EAST African Community (EAC) member states are gearing up to use the forthcoming 2025 East African business and investment summit in Nairobi to explore new avenues for conducting business with the United States.
Adrian Njau, the East African Business Council (EABC) acting executive director, said at a press conference here yesterday that the summit, slated for October 16–17, will serve as a strategic forum to craft post-AGOA trade frameworks and safeguard export markets, particularly for the textile sector.
Officials speak of the African Growth and Opportunity Act (AGOA) as expiring in September next year but all indications are that the zero tariff arrangement is inoperative as the new reciprocal tariffs framework set by the Trump administration has everywhere been applied with instant effect, especially from April 1 and in some cases, lately by August 1.
The partner states, except for Rwanda and Uganda, have greatly benefited from zero tariff exports to the US under AGOA, interrupted by the new trade regime where EAC states have a 10 percent tariff requirement after initially being set at a higher level.
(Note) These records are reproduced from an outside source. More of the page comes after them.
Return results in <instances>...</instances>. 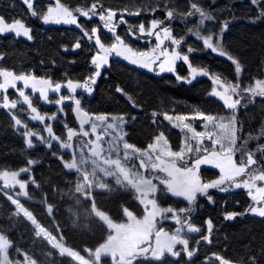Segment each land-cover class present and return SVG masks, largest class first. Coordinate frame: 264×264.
Instances as JSON below:
<instances>
[{
	"label": "trees",
	"instance_id": "1",
	"mask_svg": "<svg viewBox=\"0 0 264 264\" xmlns=\"http://www.w3.org/2000/svg\"><path fill=\"white\" fill-rule=\"evenodd\" d=\"M60 3L73 12L81 26L88 23L85 28L88 30L93 28L92 22L78 17L76 9L88 10L93 4L102 11L122 12L133 23L148 24L154 19L163 21L172 26L174 37L183 41L184 54L189 55L192 66L204 68L210 76H219L224 82L239 83L244 87L254 84L256 79L264 80V18L257 19L259 9L251 0H60ZM192 3L214 17L208 21L202 35L219 33L222 26L228 24L220 41L225 56L204 48L203 41L188 31L192 27L186 13L192 11ZM54 5L55 0H33V9L30 10L22 0H0V17L9 23L21 20L31 29L33 37L28 40L13 34H0V68L19 74H34L55 82H67L69 79L84 82L93 73L91 59L94 48L82 37L79 28L42 22L40 14ZM259 7L264 8V0ZM33 10L37 16L30 14ZM169 10L174 12L171 20L167 18ZM136 11L140 14H128ZM192 23L196 24V20ZM76 42L81 44L79 49H74ZM188 48L195 51L188 53ZM228 55L239 61L241 73H236ZM176 73L182 78L188 77V64L178 62ZM117 88L123 91L117 92ZM212 89L213 80L208 76H197L191 83H185L173 74H150L114 60L104 70L94 95L85 102V106L92 114L124 117L128 142L147 149L160 133L166 135L173 145L180 140L179 131L164 119V113L188 115L199 108L205 113L211 112L216 106L211 96ZM242 108L236 117L240 149L245 152L246 145L247 151L254 153L257 160L255 167L262 170L264 153L258 148L264 146L261 143L264 140L256 142V139L248 140V137L262 136L264 98ZM47 111L52 112V109ZM154 112L157 113L155 117ZM12 117L8 110L0 108V172L24 167H30V172L21 176L27 184L26 195L19 196L17 191L0 181V236L11 243L8 253L0 248V264H80L73 258L79 254L85 256L86 252L99 250L105 245L110 226L97 217L93 219L89 234L80 235L71 226L68 195L74 192L79 182L76 173L69 171L59 156L46 146L28 148L26 138L18 132ZM239 157L236 159L240 164ZM29 160L36 161V164L28 165ZM199 175L201 180L209 182L220 177L218 171L208 168L201 169ZM243 177L246 179L247 175ZM208 195L212 197L211 201L201 195L190 206L170 194L157 196L161 208L193 209L186 217L192 225L200 228V232L190 238L188 250L194 253L190 259L182 246H178L179 257L165 254L159 261L138 259L134 264H221L216 257H222L230 264H251L253 258L255 264H264V217L247 211L254 205L248 190L233 188L221 192L216 188L210 189ZM83 204L91 213L99 210L106 220L116 224L137 220L146 214L131 190L94 193V198L83 201ZM233 212L243 215L226 220L225 215ZM209 219L213 223L211 243L202 239L208 235L206 221ZM38 231L45 236L50 233L52 240L55 239L66 254H60ZM106 262L101 264H109Z\"/></svg>",
	"mask_w": 264,
	"mask_h": 264
},
{
	"label": "snow or ice",
	"instance_id": "2",
	"mask_svg": "<svg viewBox=\"0 0 264 264\" xmlns=\"http://www.w3.org/2000/svg\"><path fill=\"white\" fill-rule=\"evenodd\" d=\"M22 2L27 6L28 9H33V0H22ZM262 0H251L253 5H256L259 9L257 19L264 18V8H260ZM192 11L186 13L187 16L199 15V26L195 30V35L197 39L203 41V46L206 49H210L213 53H218L221 56H225L226 52L222 49L220 41L222 39L223 31L228 27L225 23L219 33H208L207 35L201 34L200 26L205 24V21H211L214 17L205 12L196 3L190 5ZM96 4L91 6V9H76V11L89 19L92 18L95 12ZM32 16H37L36 11H31ZM129 15H139L140 12H129ZM116 16V12L109 10L107 15L101 14L100 20L104 21V27L110 33L114 34V41L109 46H106L101 42L98 35H89L88 32H84V36L88 40L93 41L94 45L99 47V51L91 59V64L94 66V72L90 75L83 83L69 79L66 84L54 83L51 79L38 78L34 74H16L12 71L0 68V93H7L9 88H12L18 92L19 100L8 101L6 95H0V107L6 109H17L18 103L20 104V110L30 109L31 116L30 119L33 121H39L43 123L46 119L55 120L56 116L46 117L42 115L36 107L33 106L32 99L28 94H26L25 89L31 88L33 92H38L40 98L46 103H55L60 105V112H63V105L66 101L74 102V112L77 119L79 120L80 133L87 137L89 132L84 130L85 124L90 123L91 132H97L96 121H107L109 119L106 115L95 116L94 118L89 115L87 111H84L81 107V99L75 96L77 89H82L86 94H91L94 91V85L97 79L101 76V70L108 65L109 56L115 54L117 57H123L125 60H129L132 64H139L141 67L149 69L150 71L155 67H158L159 73L169 72L175 73V64L177 61H183L188 64L190 69V77H180L176 76L177 80H184L187 83H191L197 76H209V72L204 68H197L192 66L189 55L182 53L179 48L183 43L181 39H176L172 36L171 29L169 27L161 28L164 23L160 20H153L148 29L145 28L144 24L138 26V32L140 34H146L148 36H155L157 44L148 52L135 51L132 47L125 44L124 40L119 36L115 35L116 25L113 23V18ZM174 16V12L169 10L167 12V18L171 20ZM40 18L44 24H67L76 25L80 27L77 21V17L72 11L64 7L60 0H55V7H49L46 13L40 14ZM255 22V21H253ZM120 23H127L122 17ZM160 29V31H157ZM131 32L132 30L129 29ZM189 32H193V29H189ZM98 29H92V33H97ZM0 34H13L15 37H25L28 40H32L31 29L25 25L21 20L15 19L12 22H7L3 17H0ZM169 41L172 46H174L172 51L164 47L165 41ZM81 44L76 42L74 49H79ZM67 50V49H65ZM195 51L192 48H188L187 52L191 53ZM2 58V57H0ZM163 58V59H162ZM227 58L232 61L235 65V71L237 74L242 72V67L239 61L234 60L231 55ZM159 62V63H157ZM214 83L223 87V91L213 89L211 92L212 97L219 98L223 102V105L227 109L233 110V115L231 116L228 123L223 122L222 117H217L213 115H206L203 112H197L192 119H200L205 121L204 131H196L190 123L185 121L190 118L187 116H176L173 117L164 113V119L173 123L176 127H181L182 130L186 131V141L185 147L180 151H172L168 146V142L163 133H160L153 144L148 146L149 151H141L135 148L134 145L123 142L122 148L124 150L125 158H131L136 153L140 154V167L146 170L150 169L152 175L148 178L142 172H139L135 178H130L125 176L124 180L127 185L130 186L137 194V199L141 204L144 205L146 214L143 217L142 228L144 231L149 233L151 236L153 233L156 235V245L153 247L149 245L148 247L140 248L137 246L136 260H161L165 253H168L172 257H179L181 252L176 250L177 245L182 246V250L186 252L187 257L190 259L193 256V252L188 250V239L185 238V233H198L200 228L192 225L190 220L185 217L184 220L181 219L177 211L171 207L161 208L157 204V200L154 198V194L158 190H161L159 186L162 187V191L165 194H170L173 197H183L189 204H194L197 198V194L207 196L211 201L212 197L208 195L209 189L219 188L221 192H228L231 189H247L248 195L254 202V205L248 208V212L257 215L259 217H264V186H258L257 182H264V170L255 169L252 172H248V169L252 165L257 164V160L254 158V153L247 152L241 156L240 164L238 165L234 159L236 151H239L237 147L238 131L236 127L235 110L240 106L241 99H244L245 94H247V99L245 102V107L248 103H253L256 97L264 98V80L256 79L254 84H250L245 88L241 89L239 83L231 84L221 80L219 76L213 77ZM23 82V89H17V82ZM62 88H67L71 95H60L58 99L54 101H49V92L60 93ZM117 92H122L120 88L116 89ZM236 96L237 98H233ZM131 100V97L128 98ZM157 113H153L155 117ZM15 122V126H20L23 129L21 133L26 137V145L28 148H33L32 137H37L43 144L48 148L52 147V140L59 141L60 138L57 137L53 128L50 124L45 125V130L48 133L50 140H46L43 136L38 133L28 129V125L23 123L21 119L12 117ZM112 123H108L104 128V134L107 135L110 129H116L118 131L117 136H113L111 141H109L108 147L110 151L120 152V142L123 141L124 135L126 133L123 130V125L126 123L123 117H112ZM155 123V120L153 121ZM218 130V131H217ZM190 133V135H188ZM77 135V132L71 128L67 130V141H71L73 136ZM261 135H264V129L261 130ZM102 136L97 135L96 140H101ZM205 139L212 142L211 149L208 147H203ZM259 139V137L249 136L248 140ZM192 142L196 143V147L192 146ZM246 144L247 141H244ZM66 145L64 142L59 143V147L63 148ZM218 146V150H217ZM258 151L264 153V146L258 148ZM196 153V158L194 163L189 166L186 160V155L189 153ZM201 152L210 153L200 157ZM152 153H156L153 157ZM169 158V159H166ZM178 162L180 166H178ZM36 161L29 160L28 165H35ZM209 164L220 170V177L218 180L202 183L199 173V168L201 165ZM30 167H24L17 171H2L0 172V180L4 183L9 182L7 178L11 177L17 183H19L18 177L21 173H29ZM163 173V175H156V173ZM247 178L243 181H237V177L245 176ZM158 181L154 183L153 181ZM119 182V181H118ZM192 208H183L179 210V213H190ZM166 214H172V218L175 220L177 225H180L173 234L157 229L156 219L157 217H165ZM237 215H243L238 213H227L225 215L226 220H234ZM208 235L202 237V239L208 243H211V233L213 230V223L211 219L206 221ZM146 243V242H145ZM217 260L221 261V264H230L229 261L222 257H216ZM120 264H125L124 260L120 261ZM134 264V262H133ZM251 264H255V259L253 258Z\"/></svg>",
	"mask_w": 264,
	"mask_h": 264
},
{
	"label": "rangeland",
	"instance_id": "3",
	"mask_svg": "<svg viewBox=\"0 0 264 264\" xmlns=\"http://www.w3.org/2000/svg\"><path fill=\"white\" fill-rule=\"evenodd\" d=\"M55 7V5L53 6ZM109 10L102 11L98 8L95 9L96 14L92 16L91 19L88 17L78 15V17H82L85 22H92L93 28L92 29H98L97 33H92V29L88 30L85 29L86 26H88V23H86L84 26L80 25L79 30L82 32V37L90 44L93 45L94 48V55L97 51H99V47L97 45H94L93 41L88 40L86 36H84V32H88L89 35H98L101 42L104 43L106 46H109L114 41V34L110 33L107 28L104 27V21L100 20V15L104 14L107 15ZM115 12V11H114ZM121 17L127 22V23H120ZM190 19L188 20L189 25L193 29V35L196 36L195 30L199 26V15L190 16ZM194 20H196V24L192 23ZM78 21V20H77ZM152 22V21H151ZM151 22L146 24L144 22H137L133 23L130 22L126 15L122 12H116V16L113 18V23L116 25L115 28V35H119L125 42V44L129 45L133 48L135 51H141V52H148L153 47L156 46L158 43L155 39V36H148L146 34H140L138 32V26L140 24H144L145 28L148 29L151 25ZM208 23V20L205 21V24L203 26H200L201 28V34L204 30H206V24ZM66 26H75L76 25H67ZM163 27H169L171 29L172 36V26H168L166 23H163L161 25V28ZM129 29L132 31L130 32ZM157 31H160V29H157ZM175 38V37H174ZM164 47L168 48L169 51H172L174 46L170 44L169 41H165ZM179 50L184 53V44L180 45ZM93 55V56H94ZM163 59V58H162ZM119 60L123 61L126 64L135 67L139 70L145 71L150 74L155 75H166V74H173L177 76L176 73V65L175 64V73H169V72H163L159 73L158 67L154 66L153 70H149L146 68L141 67L139 64H132L129 60H125L123 57H117L115 54H112L109 56V63L101 70V76L106 68H109L112 61ZM159 63V62H157ZM94 67V66H93ZM95 70V69H94ZM13 72V71H12ZM94 72V71H93ZM15 73V72H14ZM19 75V73H16ZM20 74H26V73H20ZM93 74V73H92ZM91 74V75H92ZM101 76L97 79L96 84L94 85V91L89 95L86 94L82 89H77V92L75 93V96L77 98L81 99V107L84 111H87L91 117L99 116V115H106V114H92L90 113L86 106L85 102L92 98L94 95L95 89L97 87V84L101 78ZM37 77V76H36ZM89 77V76H88ZM87 77V78H88ZM190 77V75L188 76ZM210 79L213 80L212 76H208ZM40 78V77H38ZM47 79V78H46ZM2 81V78L0 79ZM184 81V80H179ZM194 81V80H193ZM54 83H62L66 84V82H55ZM76 82V81H74ZM80 82V81H79ZM83 83V82H81ZM187 83V82H185ZM241 89L245 88L243 85L240 84ZM17 89H23V82L18 81L17 82ZM213 89H217L219 91H223V87L217 85L214 83L213 80ZM212 89V90H213ZM26 94L30 96L32 99L33 106L37 108V110L46 117H51L52 115L56 116L55 120L46 119L43 123L39 121H33L30 119L31 112L30 109H27V106H24L25 110H20V104L18 103L17 109H6L8 110L12 116H15L16 118L21 119L23 123H26L28 125V129L38 133L40 136H43L46 140H50L51 138L48 136V133L45 130V125L50 124L53 128L54 134L60 138L59 141L52 140V147L48 148L45 144H43L40 140L37 139V137H32L34 146L37 145H43L46 146L51 151H54L59 158L62 160V162L65 164L66 168L69 171H72L76 173L77 178L79 179L78 184L74 187V192L70 193L68 195V199L70 200V205L68 206V221L71 224V226L80 234H89L92 229L93 219L96 217L101 220L104 224H107L110 226V235L107 243L103 245L99 250L94 251H88L85 253V256H81L80 254L76 256L77 258H73L74 261H77L80 264H101L105 260L106 263L109 264H120L121 260H124L125 264H132L133 262H136V255H137V246H139L141 249L144 247H148L149 245L155 246L156 245V235L153 233L151 236H149V233L147 231H144L142 228L143 223V217L137 218L134 220H127L124 223L116 224L111 222L110 220H106V217L102 214L101 211L95 210V214L87 209L83 201H86L88 199L94 198V193L98 192H113L119 189L126 190V191H134L130 186L127 185V182L124 180V177L127 175L130 178H135V176L142 172L146 178L150 177L152 175V172L150 169L146 170L144 168L140 167V154L136 153L131 158H125L124 156V150L122 148L123 142H128L127 140V121L123 125V130L126 133L123 137V141L120 142V152L117 151H110L108 147V142L111 141L113 136L118 135V131L116 129H110L108 134H104V128L108 123H112V117L114 115H106L109 117L107 121H96L98 127L97 132L92 133L90 123L85 124L84 130L89 132V136L84 137L80 133V125L79 120L76 117V114L74 112V102L73 101H66L63 105V112H60V105H56L55 103H46L40 98V94L38 92H33L31 88L25 89ZM0 95H6L7 100L10 102L12 100H19L21 98L18 97V92L12 88H9L7 90V93H0ZM60 95H71L69 90L67 88H62L60 93H53L49 92V101H54L58 99ZM234 99L237 98L236 96L233 97ZM247 99V94H245L244 99H241V104L238 106V108L235 110V118L237 117V113H240L241 110H243V106L245 105ZM263 99L261 97H256L254 101ZM213 103L216 105L213 110L209 113H205L204 110L199 108V110H194L192 114L188 115H172L173 117L176 116H187L190 119L185 121L186 123H190L192 127L196 131H204L205 127L204 124L205 121H202L200 119H192L193 116L197 112H203L206 115H213L217 117H222L224 123H228L231 116L233 115V110H229L226 108V106L223 105V102L219 100V98L214 97ZM0 103H3V101H0ZM250 104V103H248ZM247 104V105H248ZM42 106V107H41ZM3 108V107H0ZM47 109H52V112L47 111ZM115 117H121V116H115ZM169 122V121H168ZM172 128L176 129L180 133V140L177 141L176 144L173 145V143L169 140V138L164 135L167 139L168 146L172 151H180L182 148L185 147V141H186V131L182 130L181 127H176L173 125V123H170ZM20 126H16L18 129ZM236 127L238 128L237 118H236ZM58 128V130H57ZM68 128H71L77 132V135L73 136L71 141H67V130ZM218 131V130H217ZM20 134L23 132V129L20 128L18 131ZM22 135V134H21ZM100 135L102 136L101 140H96V136ZM190 135V133H188ZM238 135V133H237ZM259 139H256V142L264 140V136H258ZM26 138V137H25ZM238 135L237 140V147L239 148V151H236L234 155V159L236 163L239 165L237 157L241 158V156L245 153H247L248 147H246L245 152L241 151L240 149V139ZM156 139V138H155ZM152 142V144L155 142ZM64 142L66 145L63 148L59 147V143ZM264 144V141L261 142ZM131 144V143H130ZM192 146L195 148L196 143L192 142ZM212 142L205 139L203 147H208L211 149ZM135 148L140 149L135 146ZM143 151H149V149H140ZM218 150V146H217ZM210 153H204L201 152L200 157L202 158L204 155H208ZM153 157L156 155V153H152ZM196 158V153H189L186 155V160L188 161L189 166H191L194 163V160ZM169 159V158H166ZM178 166H180V163L178 162ZM203 168L213 169L220 173V170L213 165L204 164L201 165L199 168V172ZM255 169H260V167H255V165H252L249 167L248 172H252ZM264 170V169H262ZM25 173H21L18 177L19 183L15 182L13 178L9 177L7 178L9 182L4 183L3 180H0L3 184H5L9 189L17 191V194L19 196L26 195V183L21 179V176ZM156 175H161V173L157 172ZM199 175V173H198ZM200 176V175H199ZM241 178V180H240ZM201 179V176H200ZM219 179V178H218ZM217 179V180H218ZM237 181H243L244 177H237ZM119 181V182H118ZM154 183L158 184V181H153ZM202 183H208L209 181L201 180ZM258 186H264V182H257ZM158 187L161 190H158L157 193L154 194V198L157 200V196H164L166 195L162 191L163 186ZM210 190V189H209ZM208 190V191H209ZM135 192V191H134ZM136 194V193H135ZM137 195V194H136ZM201 196V194H197V198ZM178 199V201L186 202L187 205L189 203L183 198V197H175ZM196 198V199H197ZM157 204L160 207V204ZM143 205V204H142ZM193 205V204H190ZM189 205V206H190ZM144 207V205H143ZM163 208V207H162ZM174 210L175 207H171ZM185 208V207H184ZM177 214L180 215L181 219L184 220L187 213H179V210H176ZM167 218L165 217H157L156 219V226L158 230H163L165 232H168L169 234H173L180 225H177L175 223V220L172 218V214H166ZM38 234L43 237L54 249H56L60 254H66V252L58 247L56 240H52L51 235L45 236L41 234L40 231H38ZM185 238L188 239V247H189V241L192 235L194 236V233H185ZM146 242V243H145ZM181 246L177 245L176 247ZM11 247V243L4 237L0 236V248L3 250V252L8 253L9 249ZM168 254V253H165ZM79 258V259H78Z\"/></svg>",
	"mask_w": 264,
	"mask_h": 264
}]
</instances>
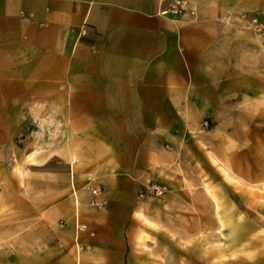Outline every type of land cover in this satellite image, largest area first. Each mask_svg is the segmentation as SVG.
Listing matches in <instances>:
<instances>
[{
	"label": "rangeland",
	"instance_id": "rangeland-1",
	"mask_svg": "<svg viewBox=\"0 0 264 264\" xmlns=\"http://www.w3.org/2000/svg\"><path fill=\"white\" fill-rule=\"evenodd\" d=\"M216 21L225 33L202 51L185 85L200 97L184 98L195 108L174 131L133 129L127 114L68 129L33 99L7 122L0 113V264H39L66 235L75 245L88 226L74 211L67 227L58 203L76 193L105 210L118 180L137 208L122 228L124 264H170L178 252L185 264H264V15L230 8Z\"/></svg>",
	"mask_w": 264,
	"mask_h": 264
},
{
	"label": "crops",
	"instance_id": "crops-1",
	"mask_svg": "<svg viewBox=\"0 0 264 264\" xmlns=\"http://www.w3.org/2000/svg\"><path fill=\"white\" fill-rule=\"evenodd\" d=\"M188 1L195 16L166 11L170 0H0L5 121L24 113V99H33L47 102L48 113L63 114L68 129L104 130L103 115L127 114L133 129L174 131L180 115L195 108H187L184 98L200 97L185 85L200 72L202 51L209 52L225 33L217 15L230 8L264 15V0ZM111 189L105 210L88 207L76 193L58 203L66 226L75 211L88 233H80L76 243L82 249L66 235L63 248L40 251L39 264L125 263L122 228L137 208L123 180ZM110 220L115 229H105ZM175 258L170 264H185L184 253Z\"/></svg>",
	"mask_w": 264,
	"mask_h": 264
},
{
	"label": "built area",
	"instance_id": "built-area-1",
	"mask_svg": "<svg viewBox=\"0 0 264 264\" xmlns=\"http://www.w3.org/2000/svg\"><path fill=\"white\" fill-rule=\"evenodd\" d=\"M188 6V0H170L166 11L173 13H180L184 11ZM157 188V187H156ZM92 193H96V190H92ZM96 204H100L99 200H96Z\"/></svg>",
	"mask_w": 264,
	"mask_h": 264
}]
</instances>
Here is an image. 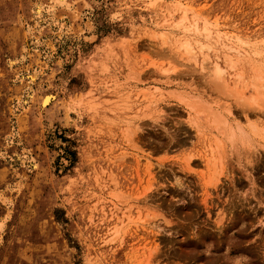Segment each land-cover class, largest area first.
<instances>
[{
    "label": "rangeland",
    "instance_id": "1",
    "mask_svg": "<svg viewBox=\"0 0 264 264\" xmlns=\"http://www.w3.org/2000/svg\"><path fill=\"white\" fill-rule=\"evenodd\" d=\"M67 2L0 0V264H264V0Z\"/></svg>",
    "mask_w": 264,
    "mask_h": 264
},
{
    "label": "bare ground",
    "instance_id": "2",
    "mask_svg": "<svg viewBox=\"0 0 264 264\" xmlns=\"http://www.w3.org/2000/svg\"><path fill=\"white\" fill-rule=\"evenodd\" d=\"M37 3V2H36ZM68 2H67V0H55V3L53 4V5H48V6H50L48 9H50V10H53L57 5H63V4H67ZM52 4V3H51ZM37 11L38 12H41L42 11V9L44 8V5L41 3V2H38L37 3ZM47 7V6H46ZM47 9V8H46ZM179 9V8H178ZM49 10V11H50ZM48 11V10H47ZM42 13V12H41ZM41 15V14H40ZM165 21H169L167 18H165L164 19ZM171 21V20H170ZM178 25H182L183 26V28H184V30H189V31H195V32H200V31H203V32H205L207 35H210L211 34V29L207 26V25H204V26H202V27H200L199 26V23H198V21L196 20V19H193V20H191V18L188 16V14H187V11L186 10H184L183 11V13H182V15L178 18V20H177V22H176ZM160 35H161V37L165 40L166 39V33L164 32V31H161L160 32ZM219 37V36H218ZM199 43H201L202 44V47H204V46H208L207 48H209V47H211V45H209V44H207V43H205V42H199ZM181 46H183L186 50H188L189 48H191L192 47V41L190 40V38H184L183 39V41H182V43H181ZM235 48V47H234ZM238 49V48H237ZM236 50V49H235ZM239 50V49H238ZM238 50H236L237 52H239ZM187 52V51H186ZM185 52V53H186ZM12 63V62H11ZM221 71H222V69H220V68H218V72L219 73H221ZM37 75V72L35 71V73L33 74L32 73V76H31V78L32 77H35ZM158 88V87H157ZM262 94V93H261ZM260 94V95H261ZM264 94V93H263ZM251 95V94H250ZM252 96H254L253 94H252ZM55 97V95L53 96V95H50V94H46L44 97H43V99H42V106H46L47 104H49L50 102H51V100L53 99ZM256 103H260L261 101H259V100H261V99H259L258 101L256 100V99H254V97L252 98ZM258 99V98H257ZM262 99H264V98H262ZM264 101V100H263ZM262 104V103H261ZM191 105V104H190ZM192 106V105H191ZM228 112H229V114H231V110H228ZM223 117V119H225L224 121L223 120H221V118L219 117ZM217 117H216V119L218 118V120H219V118H220V120H221V122L223 121V123L224 124H226L227 123V118L229 117V115H227L226 117H224V115L223 116H221L220 114H217L216 115ZM249 117H247V119H248ZM219 120V121H220ZM227 120V121H226ZM220 122V123H221ZM230 124V123H229ZM228 124V125H229ZM252 125V124H251ZM223 126H226V125H223ZM230 126V125H229ZM228 126V127H229ZM236 126V125H235ZM227 127V126H226ZM225 127V128H226ZM237 130L239 129V133H237V132H235L234 130H232V126H230L229 128H227L225 131H226V133H227V130H231V131H228V133H229V140H230V138L233 140V141H237V140H240V142H242L241 144H243L244 142L242 141L243 139L244 140H247L246 142H248V139H249V141L251 142V140H250V136H247V134H246V131L244 130L243 131V128L241 127V126H239V125H237ZM255 128H256V126H254ZM224 128V127H223ZM234 129V128H233ZM253 130V129H252ZM258 130H260L259 128H258ZM257 130V131H258ZM263 130V134H264V128L262 129ZM255 131V129L253 130V132ZM257 131L255 132V133H257ZM244 132V133H243ZM227 133V134H228ZM243 136H246V138L248 137V139H246V138H243ZM242 139V140H241ZM231 141V140H230ZM232 141V142H233ZM231 142V144H235V148L237 147V149L236 150H238L239 148H238V146H236V143L234 142V143H232ZM246 142H245V144H246ZM237 144H239L238 142H237ZM250 144V143H249ZM247 145V144H246ZM245 145V146H246ZM234 146V145H233ZM248 146V145H247ZM246 146V147H247ZM243 147V146H242ZM234 148V147H233ZM239 152V151H238ZM237 152V153H238ZM238 155V154H237ZM220 159V158H219ZM217 161V160H216ZM209 162H210V160H209ZM211 163H212V160H211ZM215 162L213 161V164H214ZM220 164V163H219ZM217 165V163H215V165H213V167L214 168H216L215 166ZM34 166H37V163H34ZM220 167V166H219ZM222 168V167H221ZM221 171H224V170H221ZM217 172V170H216V172L217 173H222V172ZM219 175H216V180L217 179H220L219 177H218ZM215 178V177H214ZM4 199V198H3ZM3 224L4 223H2L1 222V224H0V230L3 228Z\"/></svg>",
    "mask_w": 264,
    "mask_h": 264
}]
</instances>
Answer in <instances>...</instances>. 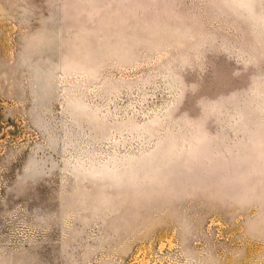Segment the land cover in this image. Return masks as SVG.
<instances>
[{"label": "rangeland", "instance_id": "1", "mask_svg": "<svg viewBox=\"0 0 264 264\" xmlns=\"http://www.w3.org/2000/svg\"><path fill=\"white\" fill-rule=\"evenodd\" d=\"M0 264H264V0H0Z\"/></svg>", "mask_w": 264, "mask_h": 264}]
</instances>
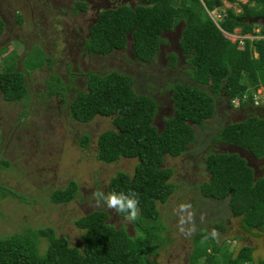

With the agreement now eclipsed, the summit presents a critical opportunity for the region to chart a new path forward, the director stated, irrespective of the fact that the new tariff arrangements apply on a country basis and only the European Union is handled as a trading bloc, analysts noted.
AGOA, enacted in 2000, allowed most sub-Saharan African countries to export more than 300 products to the US market duty-free, and even in the final years of the last US administration African states were still insisting that the pact be renewed, despite that it was spelt out as temporary even at its inception.
He said that EAC member states could explore a regional renegotiation of the deal or transform it into a bilateral framework to ensure trade stability, noting that the summit is not just another conference but a results-driven platform.
It will seek to shape policy, connect businesses and accelerate trade and investment ties across the EAC, the continent and beyond, he stated.
Organized by EABC in partnership with the East African Development Bank (EADB), the summit will run under the theme of promoting private sector-driven regional integration for increased intra- and extra-EAC trade and investment, with the mantra that EAC rises from reform to results in a thriving Pan-African market, he specified.
Bernard Mono, the EADB acting director general, said the bank’s sponsorship reflects its commitment to supporting sustainable, private sector-led development. “We see this summit as a catalytic platform to advance a shared vision of socio-economic growth and regional integration,” he asserted.
The 2025 summit will also tackle pressing global and regional trade issues, including the operationalization of the African Continental Free Trade Area (AfCFTA), the Tripartite Free Trade Area (TFTA) and responses to climate change, digital transformation and the shifting tides of globalization, he added.